Even people like Yves Bonnet who was the director of the equivalent of the DGSI back then (French equivalent of the FBI) that’s what we are seeing is a State revenge against Abdallah. What’s actually at stake is the repression of the anti imperialism struggle as a principle. Because there’s nobody today to say that he actually did what he is accused of. Everyone explains that his trial was rigged against him.
The second thing I disagree with is to say that he is an exception. Obviously he represent the worst that can be done by justice in France. But he is not an exception. Liberal democracies and the French government are very used to blind, brutal and bloody repression against anti colonialism activists no matter where they come from.

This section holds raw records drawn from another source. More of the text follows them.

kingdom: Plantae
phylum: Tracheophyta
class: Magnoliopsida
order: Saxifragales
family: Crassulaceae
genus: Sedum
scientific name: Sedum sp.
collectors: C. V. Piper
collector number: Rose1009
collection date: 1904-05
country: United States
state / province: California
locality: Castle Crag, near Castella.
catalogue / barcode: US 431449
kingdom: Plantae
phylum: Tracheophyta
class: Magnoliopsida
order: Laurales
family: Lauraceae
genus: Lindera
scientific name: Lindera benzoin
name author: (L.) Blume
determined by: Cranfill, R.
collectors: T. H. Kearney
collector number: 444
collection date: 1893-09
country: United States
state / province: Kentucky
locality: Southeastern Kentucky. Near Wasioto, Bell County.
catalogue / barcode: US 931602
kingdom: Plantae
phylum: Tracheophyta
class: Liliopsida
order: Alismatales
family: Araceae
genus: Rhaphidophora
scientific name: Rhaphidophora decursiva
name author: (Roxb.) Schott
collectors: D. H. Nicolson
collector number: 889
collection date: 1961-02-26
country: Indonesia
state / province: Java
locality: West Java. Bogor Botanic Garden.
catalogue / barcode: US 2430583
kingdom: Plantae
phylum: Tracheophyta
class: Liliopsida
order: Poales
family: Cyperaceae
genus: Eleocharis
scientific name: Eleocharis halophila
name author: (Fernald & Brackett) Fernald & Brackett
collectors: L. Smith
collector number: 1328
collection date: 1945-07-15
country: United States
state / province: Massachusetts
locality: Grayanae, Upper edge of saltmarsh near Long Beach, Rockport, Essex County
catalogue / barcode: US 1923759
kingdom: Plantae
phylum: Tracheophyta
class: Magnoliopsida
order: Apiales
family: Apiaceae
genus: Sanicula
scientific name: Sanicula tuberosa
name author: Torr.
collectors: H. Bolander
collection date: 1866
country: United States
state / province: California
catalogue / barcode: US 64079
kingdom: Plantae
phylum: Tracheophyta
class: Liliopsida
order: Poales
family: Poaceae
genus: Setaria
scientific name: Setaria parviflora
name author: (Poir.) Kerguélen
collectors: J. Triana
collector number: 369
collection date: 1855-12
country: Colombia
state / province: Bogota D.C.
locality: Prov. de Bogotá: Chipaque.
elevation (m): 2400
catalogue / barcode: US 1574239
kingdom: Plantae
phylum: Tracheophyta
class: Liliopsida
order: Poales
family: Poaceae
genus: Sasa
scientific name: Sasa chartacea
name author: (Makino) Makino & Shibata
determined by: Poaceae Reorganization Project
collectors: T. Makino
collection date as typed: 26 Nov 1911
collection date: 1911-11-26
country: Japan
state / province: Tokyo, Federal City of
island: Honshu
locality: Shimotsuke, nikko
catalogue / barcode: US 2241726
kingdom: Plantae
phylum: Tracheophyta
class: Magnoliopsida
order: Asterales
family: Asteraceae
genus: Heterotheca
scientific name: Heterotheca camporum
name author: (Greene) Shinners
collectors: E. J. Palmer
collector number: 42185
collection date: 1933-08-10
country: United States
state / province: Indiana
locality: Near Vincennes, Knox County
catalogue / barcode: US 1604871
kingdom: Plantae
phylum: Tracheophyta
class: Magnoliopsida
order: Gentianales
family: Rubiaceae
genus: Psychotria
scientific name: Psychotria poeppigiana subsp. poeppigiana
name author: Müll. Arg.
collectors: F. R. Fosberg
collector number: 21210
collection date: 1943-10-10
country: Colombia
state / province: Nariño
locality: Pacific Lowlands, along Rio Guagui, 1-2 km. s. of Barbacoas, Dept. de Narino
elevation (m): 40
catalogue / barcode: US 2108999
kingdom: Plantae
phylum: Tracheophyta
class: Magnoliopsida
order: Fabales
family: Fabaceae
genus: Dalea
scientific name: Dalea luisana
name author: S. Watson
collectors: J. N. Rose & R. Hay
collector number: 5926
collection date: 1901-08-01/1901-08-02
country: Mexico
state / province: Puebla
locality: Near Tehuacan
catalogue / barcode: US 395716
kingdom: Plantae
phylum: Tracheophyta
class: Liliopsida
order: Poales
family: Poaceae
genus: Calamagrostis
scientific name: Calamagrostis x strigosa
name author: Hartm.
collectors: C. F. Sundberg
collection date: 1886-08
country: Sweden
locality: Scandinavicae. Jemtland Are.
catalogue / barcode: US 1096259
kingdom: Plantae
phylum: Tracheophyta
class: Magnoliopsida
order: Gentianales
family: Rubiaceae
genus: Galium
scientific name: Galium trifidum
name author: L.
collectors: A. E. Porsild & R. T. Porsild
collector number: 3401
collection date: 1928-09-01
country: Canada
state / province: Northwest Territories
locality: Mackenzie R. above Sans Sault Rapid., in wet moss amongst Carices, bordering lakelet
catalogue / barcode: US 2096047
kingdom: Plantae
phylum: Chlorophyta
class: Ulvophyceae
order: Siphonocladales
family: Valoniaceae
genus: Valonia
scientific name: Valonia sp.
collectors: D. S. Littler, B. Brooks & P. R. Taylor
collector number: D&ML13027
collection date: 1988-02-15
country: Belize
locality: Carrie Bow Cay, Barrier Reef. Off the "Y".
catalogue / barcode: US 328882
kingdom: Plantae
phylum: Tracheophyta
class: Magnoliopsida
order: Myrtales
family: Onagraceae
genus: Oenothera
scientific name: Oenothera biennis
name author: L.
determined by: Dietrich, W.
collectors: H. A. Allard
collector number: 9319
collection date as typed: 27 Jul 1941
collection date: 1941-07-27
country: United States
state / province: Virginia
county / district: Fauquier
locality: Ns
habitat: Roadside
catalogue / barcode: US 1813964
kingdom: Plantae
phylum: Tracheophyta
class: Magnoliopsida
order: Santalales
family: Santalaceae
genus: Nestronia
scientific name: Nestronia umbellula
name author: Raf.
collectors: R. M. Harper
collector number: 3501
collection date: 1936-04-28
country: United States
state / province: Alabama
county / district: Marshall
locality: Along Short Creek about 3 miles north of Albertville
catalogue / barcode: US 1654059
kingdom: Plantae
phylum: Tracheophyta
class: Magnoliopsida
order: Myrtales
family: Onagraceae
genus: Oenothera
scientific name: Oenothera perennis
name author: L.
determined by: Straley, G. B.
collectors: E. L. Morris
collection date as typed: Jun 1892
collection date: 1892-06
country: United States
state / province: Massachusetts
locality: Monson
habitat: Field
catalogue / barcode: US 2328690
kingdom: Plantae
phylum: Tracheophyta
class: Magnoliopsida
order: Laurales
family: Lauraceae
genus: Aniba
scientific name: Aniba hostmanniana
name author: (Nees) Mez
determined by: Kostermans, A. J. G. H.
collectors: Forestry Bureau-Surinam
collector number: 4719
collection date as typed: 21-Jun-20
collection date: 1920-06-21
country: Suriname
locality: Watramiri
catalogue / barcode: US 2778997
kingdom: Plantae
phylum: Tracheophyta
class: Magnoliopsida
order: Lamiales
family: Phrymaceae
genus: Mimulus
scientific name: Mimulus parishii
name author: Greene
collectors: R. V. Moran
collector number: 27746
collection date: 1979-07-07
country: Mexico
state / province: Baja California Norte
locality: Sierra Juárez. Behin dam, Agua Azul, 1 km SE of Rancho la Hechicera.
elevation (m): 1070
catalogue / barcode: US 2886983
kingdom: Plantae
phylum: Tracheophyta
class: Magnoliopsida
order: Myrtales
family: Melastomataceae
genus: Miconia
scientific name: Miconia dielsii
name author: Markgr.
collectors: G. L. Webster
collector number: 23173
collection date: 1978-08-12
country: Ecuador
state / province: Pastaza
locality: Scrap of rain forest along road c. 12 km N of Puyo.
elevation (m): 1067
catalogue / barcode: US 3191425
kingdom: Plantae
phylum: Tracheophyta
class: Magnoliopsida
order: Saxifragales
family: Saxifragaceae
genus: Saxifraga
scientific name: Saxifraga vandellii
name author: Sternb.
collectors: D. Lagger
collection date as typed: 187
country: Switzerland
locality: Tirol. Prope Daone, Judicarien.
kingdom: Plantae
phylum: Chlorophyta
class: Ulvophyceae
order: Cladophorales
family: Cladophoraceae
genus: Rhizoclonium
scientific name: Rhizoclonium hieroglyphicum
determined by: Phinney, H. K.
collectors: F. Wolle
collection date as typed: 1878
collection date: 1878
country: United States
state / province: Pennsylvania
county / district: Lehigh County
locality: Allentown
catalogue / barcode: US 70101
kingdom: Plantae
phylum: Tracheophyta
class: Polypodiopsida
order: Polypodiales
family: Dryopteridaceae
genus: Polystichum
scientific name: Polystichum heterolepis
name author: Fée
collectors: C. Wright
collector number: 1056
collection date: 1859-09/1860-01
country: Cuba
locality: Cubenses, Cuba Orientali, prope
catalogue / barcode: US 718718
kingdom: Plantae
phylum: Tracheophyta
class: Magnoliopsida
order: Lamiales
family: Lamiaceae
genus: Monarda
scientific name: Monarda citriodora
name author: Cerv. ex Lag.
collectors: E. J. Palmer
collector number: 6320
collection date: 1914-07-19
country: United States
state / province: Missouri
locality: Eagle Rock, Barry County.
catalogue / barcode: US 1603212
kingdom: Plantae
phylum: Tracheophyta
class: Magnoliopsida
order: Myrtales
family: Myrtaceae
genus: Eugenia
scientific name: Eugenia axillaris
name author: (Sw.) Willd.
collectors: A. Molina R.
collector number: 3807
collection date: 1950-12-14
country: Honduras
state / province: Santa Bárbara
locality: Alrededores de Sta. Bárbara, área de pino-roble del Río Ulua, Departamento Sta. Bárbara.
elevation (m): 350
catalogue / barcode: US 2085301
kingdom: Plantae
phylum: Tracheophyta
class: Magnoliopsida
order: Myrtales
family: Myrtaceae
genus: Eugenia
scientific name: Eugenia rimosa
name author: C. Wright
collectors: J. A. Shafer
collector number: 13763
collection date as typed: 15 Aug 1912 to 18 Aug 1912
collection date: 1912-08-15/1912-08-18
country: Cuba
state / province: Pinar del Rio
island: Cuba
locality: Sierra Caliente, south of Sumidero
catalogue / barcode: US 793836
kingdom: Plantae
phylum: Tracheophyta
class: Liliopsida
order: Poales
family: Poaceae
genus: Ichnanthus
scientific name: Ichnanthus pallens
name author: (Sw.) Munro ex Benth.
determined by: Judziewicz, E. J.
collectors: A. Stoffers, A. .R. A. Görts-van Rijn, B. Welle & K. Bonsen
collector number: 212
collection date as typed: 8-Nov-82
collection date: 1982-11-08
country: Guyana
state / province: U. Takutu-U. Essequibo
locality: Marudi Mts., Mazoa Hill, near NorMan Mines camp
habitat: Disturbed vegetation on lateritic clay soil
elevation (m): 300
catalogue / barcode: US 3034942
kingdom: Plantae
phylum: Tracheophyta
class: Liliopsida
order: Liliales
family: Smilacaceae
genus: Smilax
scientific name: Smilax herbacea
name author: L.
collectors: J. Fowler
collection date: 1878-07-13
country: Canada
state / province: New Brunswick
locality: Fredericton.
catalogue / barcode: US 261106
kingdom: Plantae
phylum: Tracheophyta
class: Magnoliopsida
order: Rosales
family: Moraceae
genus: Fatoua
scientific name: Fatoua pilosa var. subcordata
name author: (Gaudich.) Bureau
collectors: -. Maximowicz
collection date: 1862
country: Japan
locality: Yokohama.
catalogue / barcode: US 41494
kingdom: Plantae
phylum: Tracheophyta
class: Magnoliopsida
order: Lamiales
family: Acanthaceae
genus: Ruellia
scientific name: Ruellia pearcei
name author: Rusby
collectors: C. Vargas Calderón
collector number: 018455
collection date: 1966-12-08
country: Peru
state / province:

We’re talking about a country that was capable of using torture in Algeria. I mean all the politicians gathered to pay tribute to Jean Marie Le Pen. But we’re talking about a country where there was generals Bigeard, Massu and all who would the feet of Algerians in basins filled with concrete before throwing them from planes into the Mediterranean Sea. A country who did the same thing in Vietnam and inspired the Argentinian dictatorship where 30000 people disappeared. So Georges Abdallah’s case is not an exception. It’s the common practice of all liberal and imperialist democracies when they need to defend themselves because they consider that their interests are put at risks. We’re not talking about being against or in favor of armed rebellion here that’s not the subject. The subject is that Georges Ibrahim Abdallah’s case is interesting because it shows what is are liberal democracies. And they have nothing to do with human rights, the right to protest or the right to organize because when they feel threatened especially when it’s a matter of liberation against colonialism, liberal democracies is violently out of control and that’s what happening for Georges Ibrahim Abdallah.